There are, however, significant differences between
Den sorte Kansler and the Anglo-American Ruritania school, most crucially the absence of a British or American rescuer. This was not the case with the source material, and the film’s fascinating genesis has not hitherto been recounted. The source material is Sir William Magnay’s 1901 novel The Red Chancellor, a scrappily written adventure-romance with risible dialogue, in which an upper-class Englishman travels “in east central Europe” to escape the malaise of the rich and idle. There he gets involved with various court intrigues, pitting him against the wicked Chancellor, Count von Rallenstein (“ugly almost to repulsiveness”) and his foppish henchmen. The novel pushes the idea that the locals are either helpless or conniving, requiring a proper Englishman to clear up all the nonsense. It also contains undercurrents of anti-Semitism and a fear of unmanliness.
The novel was soon translated into multiple languages, but perhaps nowhere as quickly as in Denmark, where it was publicized in October of the same year (
Horsens Social-Demokrat, 08.10.1901). Curiously it first appeared in serialized form in April 1902 in the women’s journal the Damernes Blad, prompting the women’s columnist of the Jyllandsposten (29.04.1902) to remark, “you have to look hard to find anything so – bloodthirsty!” In 1905 the actor-director Holger Rasmussen announced he was adapting the novel into a play, called Den sorte Panter (“The Black Panther”; in the novel, the Chancellor’s nickname is “the Jaguar”), which appears to have been briefly staged at Rasmussen’s Kasino theatre in 1906 but then revived on a grander scale in April 1912. Rasmussen made a number of plot changes, including making the hero an American rather than an Englishman, and set the last scene on the Bay of Naples.
Now the timeline gets fuzzy. It seems that Rasmussen discovered his “good friend” Christian Schrøder had secretly adapted the novel for Nordisk, creating great resentment (
København, 13.06.1912). In turn, Rasmussen and his colleague Einar Zangenberg got the Kinografen production company to film their original version, using the cast from the Kasino theatre and keeping the title Den sorte Panter (sometimes called Kansleren kaldet “Den sorte Panter”). Newspaper advertisements in June and July ran notices next to each other, creating enough confusion that the Horsens Avis (01.07.1912) felt it necessary to explain that they were two different films from the same source material, though Schrøder and Rasmussen took great, albeit divergent, liberties with the novel. Nordisk’s film unquestionably had the greater distribution, and in 1914 the company turned another of Sir William Magnay’s overwrought Ruritanian romances into a feature, Count Zarka (1914).

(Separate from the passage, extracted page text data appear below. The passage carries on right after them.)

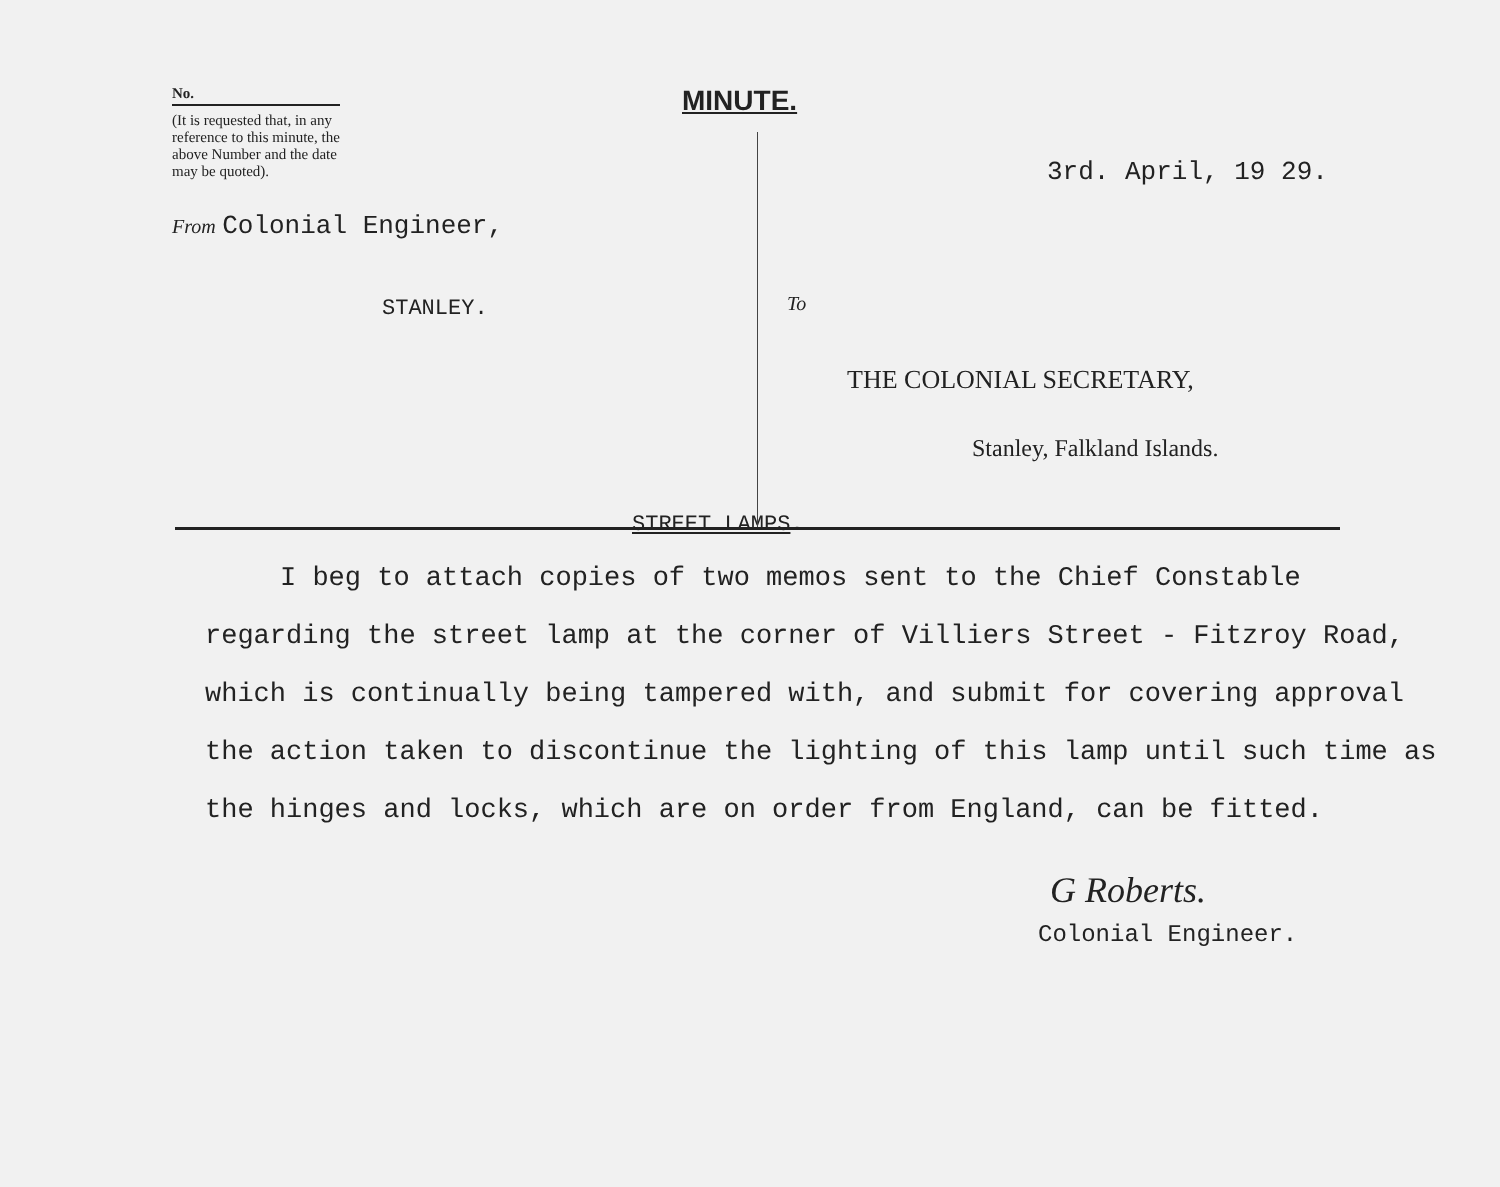No.
(It is requested that, in any reference to this minute, the above Number and the date may be quoted).
From Colonial Engineer,
STANLEY.
MINUTE.
3rd. April, 19 29.
To
THE COLONIAL SECRETARY,
Stanley, Falkland Islands.
STREET LAMPS.
I beg to attach copies of two memos sent to the Chief Constable regarding the street lamp at the corner of Villiers Street - Fitzroy Road, which is continually being tampered with, and submit for covering approval the action taken to discontinue the lighting of this lamp until such time as the hinges and locks, which are on order from England, can be fitted.
G Roberts.
Colonial Engineer.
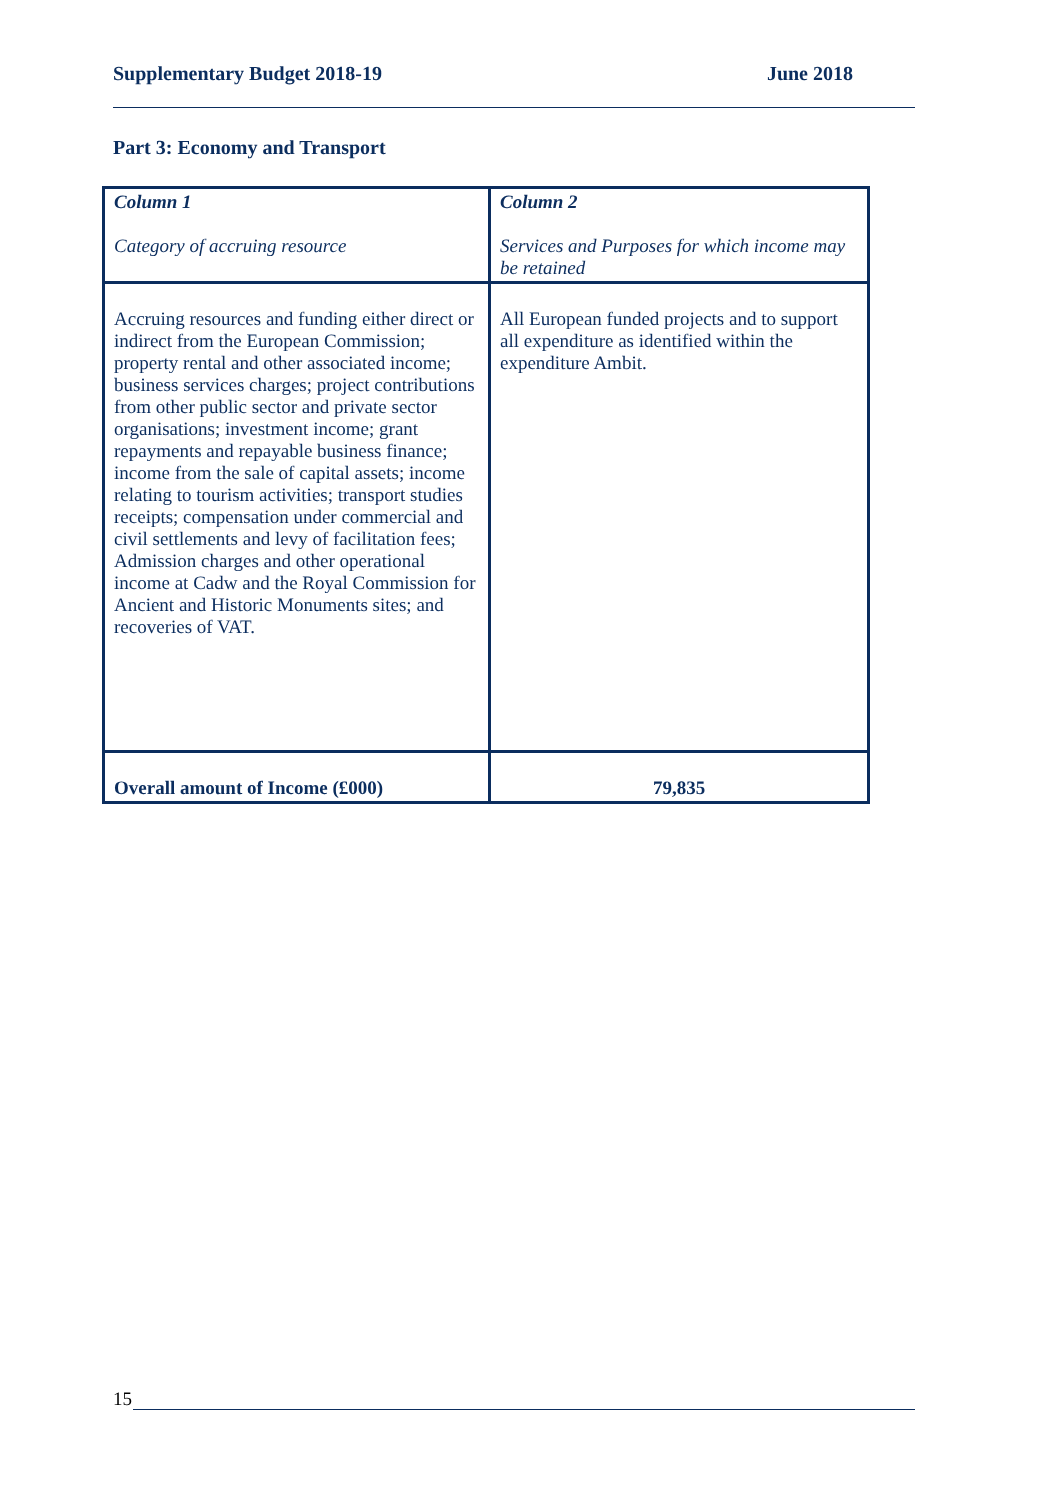Supplementary Budget 2018-19 June 2018
Part 3: Economy and Transport
| Column 1 Category of accruing resource | Column 2 Services and Purposes for which income may be retained |
| --- | --- |
| Accruing resources and funding either direct or indirect from the European Commission; property rental and other associated income; business services charges; project contributions from other public sector and private sector organisations; investment income; grant repayments and repayable business finance; income from the sale of capital assets; income relating to tourism activities; transport studies receipts; compensation under commercial and civil settlements and levy of facilitation fees; Admission charges and other operational income at Cadw and the Royal Commission for Ancient and Historic Monuments sites; and recoveries of VAT. | All European funded projects and to support all expenditure as identified within the expenditure Ambit. |
| Overall amount of Income (£000) | 79,835 |
15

Amy Sargeant, Jay Weissberg

DEN SORTE KANSLER (Il cancelliere nero / The Black Chancellor) (DK 1912)
regia/dir: August Blom.
scen: Christian Schrøder, dal romanzo di/based on the novel by Sir William Magnay, The Red Chancellor (1901).

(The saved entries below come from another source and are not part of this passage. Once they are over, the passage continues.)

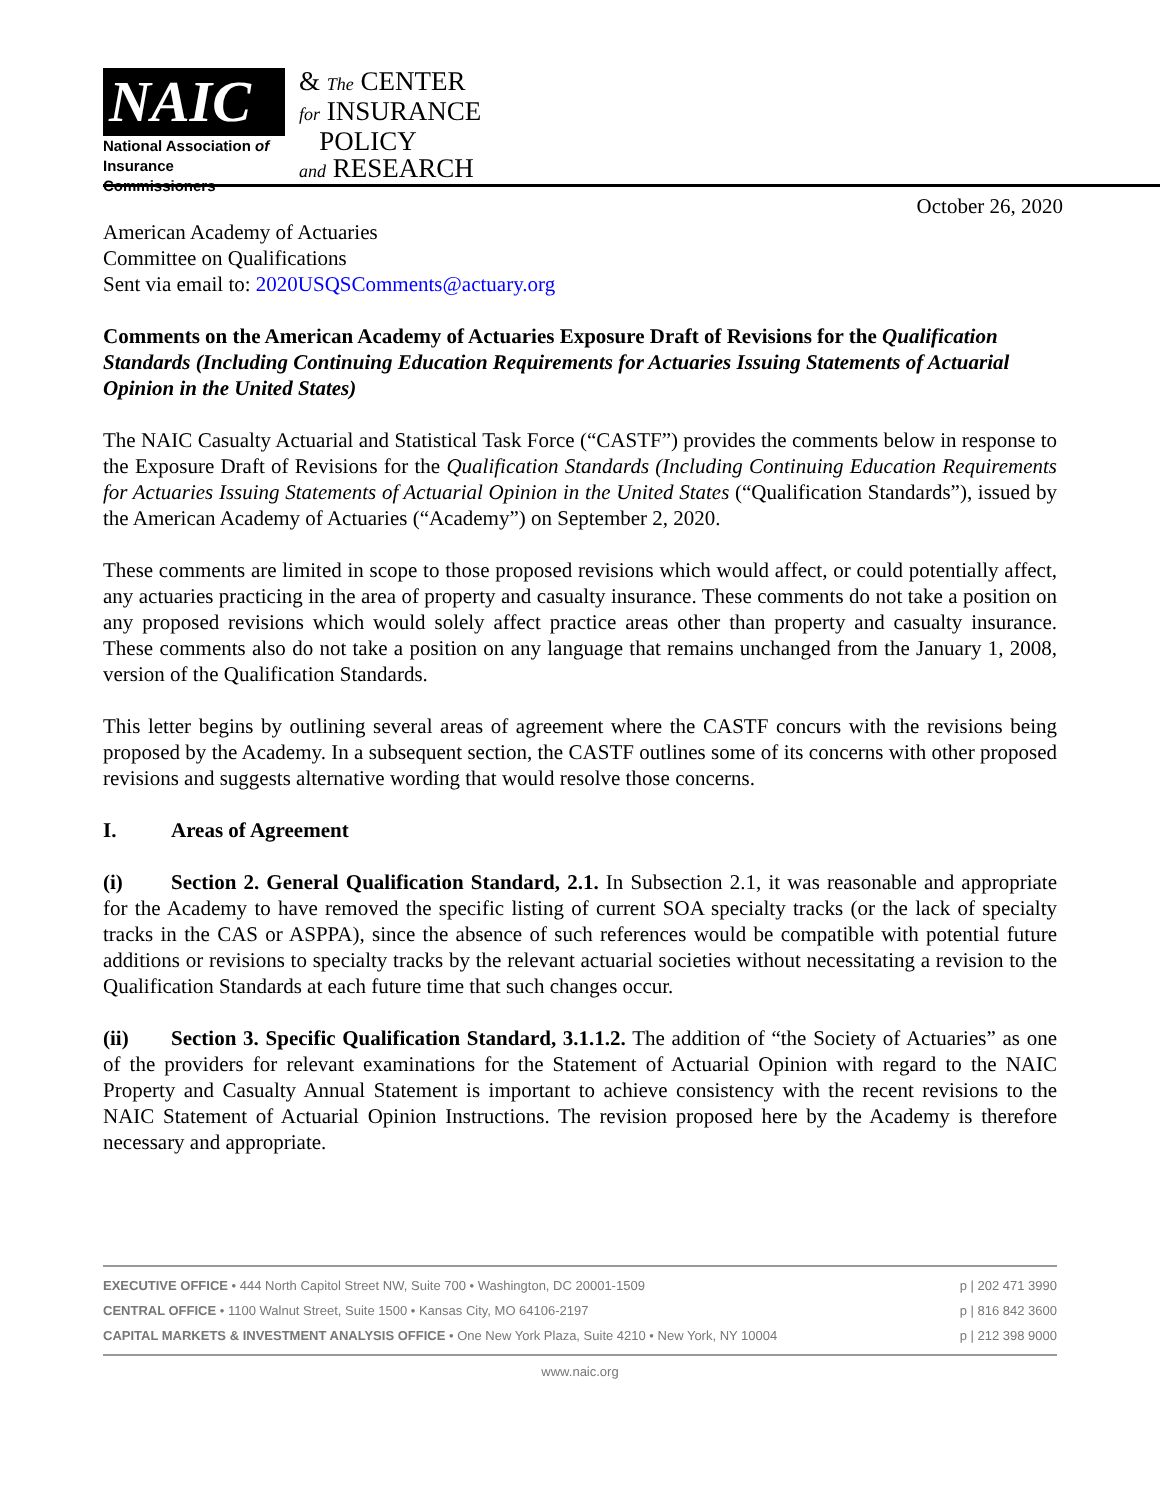NAIC
National Association of
Insurance Commissioners
& The CENTER
for INSURANCE
POLICY
and RESEARCH
October 26, 2020
American Academy of Actuaries
Committee on Qualifications
Sent via email to: 2020USQSComments@actuary.org
Comments on the American Academy of Actuaries Exposure Draft of Revisions for the Qualification Standards (Including Continuing Education Requirements for Actuaries Issuing Statements of Actuarial Opinion in the United States)
The NAIC Casualty Actuarial and Statistical Task Force (“CASTF”) provides the comments below in response to the Exposure Draft of Revisions for the Qualification Standards (Including Continuing Education Requirements for Actuaries Issuing Statements of Actuarial Opinion in the United States (“Qualification Standards”), issued by the American Academy of Actuaries (“Academy”) on September 2, 2020.
These comments are limited in scope to those proposed revisions which would affect, or could potentially affect, any actuaries practicing in the area of property and casualty insurance. These comments do not take a position on any proposed revisions which would solely affect practice areas other than property and casualty insurance. These comments also do not take a position on any language that remains unchanged from the January 1, 2008, version of the Qualification Standards.
This letter begins by outlining several areas of agreement where the CASTF concurs with the revisions being proposed by the Academy. In a subsequent section, the CASTF outlines some of its concerns with other proposed revisions and suggests alternative wording that would resolve those concerns.
I. Areas of Agreement
(i) Section 2. General Qualification Standard, 2.1. In Subsection 2.1, it was reasonable and appropriate for the Academy to have removed the specific listing of current SOA specialty tracks (or the lack of specialty tracks in the CAS or ASPPA), since the absence of such references would be compatible with potential future additions or revisions to specialty tracks by the relevant actuarial societies without necessitating a revision to the Qualification Standards at each future time that such changes occur.
(ii) Section 3. Specific Qualification Standard, 3.1.1.2. The addition of “the Society of Actuaries” as one of the providers for relevant examinations for the Statement of Actuarial Opinion with regard to the NAIC Property and Casualty Annual Statement is important to achieve consistency with the recent revisions to the NAIC Statement of Actuarial Opinion Instructions. The revision proposed here by the Academy is therefore necessary and appropriate.
EXECUTIVE OFFICE • 444 North Capitol Street NW, Suite 700 • Washington, DC 20001-1509
CENTRAL OFFICE • 1100 Walnut Street, Suite 1500 • Kansas City, MO 64106-2197
CAPITAL MARKETS & INVESTMENT ANALYSIS OFFICE • One New York Plaza, Suite 4210 • New York, NY 10004
p | 202 471 3990
p | 816 842 3600
p | 212 398 9000
www.naic.org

photog: Johan Ankerstjerne.
cast: Thorkild Roose (il cancelliere nero/the Black Chancellor, Count von Rallenstein), Poul Reumert (conte/Count Rockowitz), Ebba Thomsen (principessa/Princess Irene), V. [Valdemar] Psilander (tenente/Lieutenant Pawlow), Robert Dinesen (Lieutenant Groblewsky), Jenny Roelsgaard (dama di compagnia/Countess Feodora, lady-in-waiting), Frederik Jacobsen (granduca/Grand Duke Zoba) Christian Schrøder (venditore ambulante/a peddler).
prod: Nordisk Films Kompagni.
uscita/rel: 10.06.1912, Panoptikon, København.
copia/copy: DCP, 48′ (4K, da/from 35mm, orig. l: 915 m.); did./titles: DAN, subt. ENG.
fonte/source: Det Danske Filminstitut, København.